Tobacco smoking kills half of all those who indulge, plus at least another 600,000 non-smokers a year via second-hand smoke. This makes it the world’s biggest preventable killer, with a predicted death toll of a billion by the end of the century, according to the World Health Organisation (WHO).

Many public health specialists think e-cigarettes, or vapes, which do not contain tobacco, are a lower-risk alternative to smoking, but some question their long-term safety.

Experts estimate that around 2.8 million people in the UK use e-cigarettes and they have become the nation’s most popular smoking cessation aid.

“England is sometimes singled out as being too positive in its attitude to e-cigarettes,” said Robert West, a professor at UCL’s Health Behaviour Research Centre who co-led the study and published it in the BMJ British Medical Journal.

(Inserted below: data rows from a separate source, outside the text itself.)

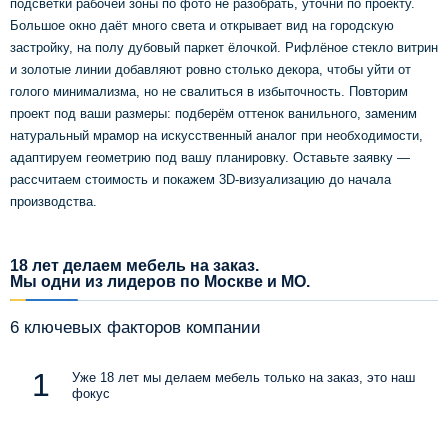
подсветки рабочей зоны по фото не разобрать, уточни по проекту.
Большое окно даёт много света и открывает вид на городскую
застройку, на полу дубовый паркет ёлочкой. Рифлёное стекло витрин
и золотые линии добавляют ровно столько декора, чтобы уйти от
голого минимализма, но не свалиться в избыточность. Повторим
проект под ваши размеры: подберём оттенок ванильного, заменим
натуральный мрамор на искусственный аналог при необходимости,
адаптируем геометрию под вашу планировку. Оставьте заявку —
рассчитаем стоимость и покажем 3D-визуализацию до начала
производства.
18 лет делаем мебель на заказ.
Мы одни из лидеров по Москве и МО.
6 ключевых факторов компании
Уже 18 лет мы делаем мебель только на заказ, это наш
фокус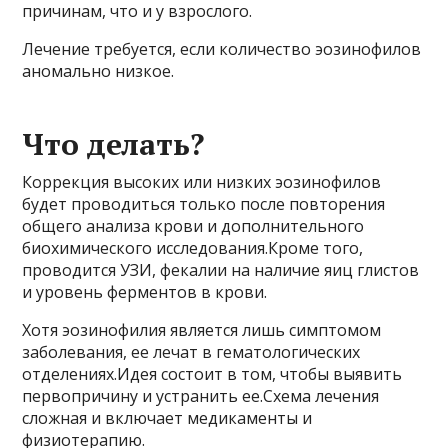
причинам, что и у взрослого.
Лечение требуется, если количество эозинофилов
аномально низкое.
Что делать?
Коррекция высоких или низких эозинофилов
будет проводиться только после повторения
общего анализа крови и дополнительного
биохимического исследования.Кроме того,
проводится УЗИ, фекалии на наличие яиц глистов
и уровень ферментов в крови.
Хотя эозинофилия является лишь симптомом
заболевания, ее лечат в гематологических
отделениях.Идея состоит в том, чтобы выявить
первопричину и устранить ее.Схема лечения
сложная и включает медикаменты и
физиотерапию.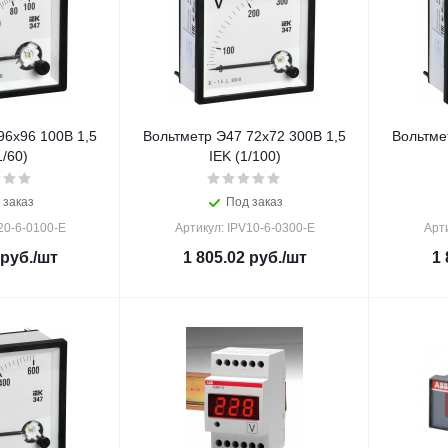
96х96 100В 1,5
Вольтметр Э47 72х72 300В 1,5
Вольтме
1/60)
IEK (1/100)
 заказ
Под заказ
20-6-0100-E
Артикул: IPV10-6-0300-E
Арти
руб.
/шт
1 805.02
руб.
/шт
1 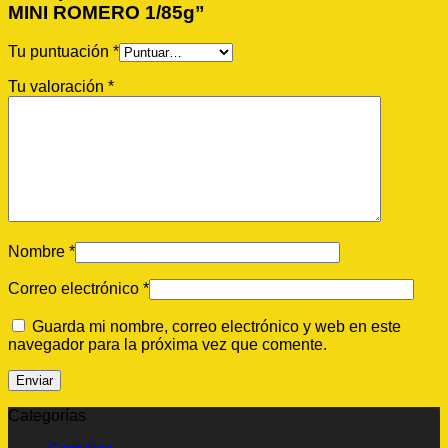
MINI ROMERO 1/85g”
Tu puntuación
*
Tu valoración
*
Nombre
*
Correo electrónico
*
Guarda mi nombre, correo electrónico y web en este
navegador para la próxima vez que comente.
Categorías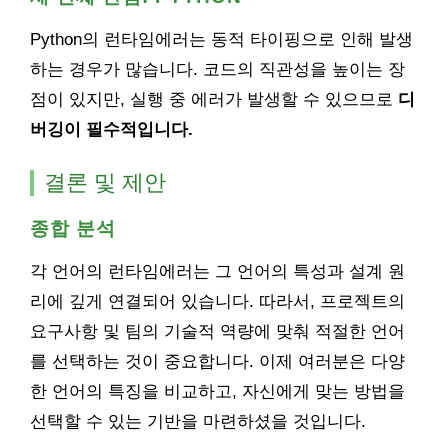
Python의 런타임에러는 동적 타이핑으로 인해 발생
하는 경우가 많습니다. 코드의 직관성을 높이는 장
점이 있지만, 실행 중 에러가 발생할 수 있으므로
디
버깅이 필수적입니다.
결론 및 제안
종합 분석
각 언어의 런타임에러는 그 언어의 특성과 설계 원
리에 깊게 연결되어 있습니다. 따라서, 프로젝트의
요구사항 및 팀의 기술적 역량에 맞춰 적절한 언어
를 선택하는 것이 중요합니다. 이제 여러분은 다양
한 언어의 특징을 비교하고, 자신에게 맞는 방법을
선택할 수 있는 기반을 마련하셨을 것입니다.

“These data suggest that our relatively liberal regulation of e-cigarettes is probably justified.”

In the second analysis, a review published by the Cochrane Library, researchers also found e-cigarettes may help people quit but said there is not yet enough evidence from the best type of studies — randomised controlled trials — to be sure.

 

Of the studies that looked at side effects and were reviewed by the Cochrane team, none found any serious concerns of using e-cigarettes for up to two years. Among non-serious side effects, throat and mouth irritation were most common.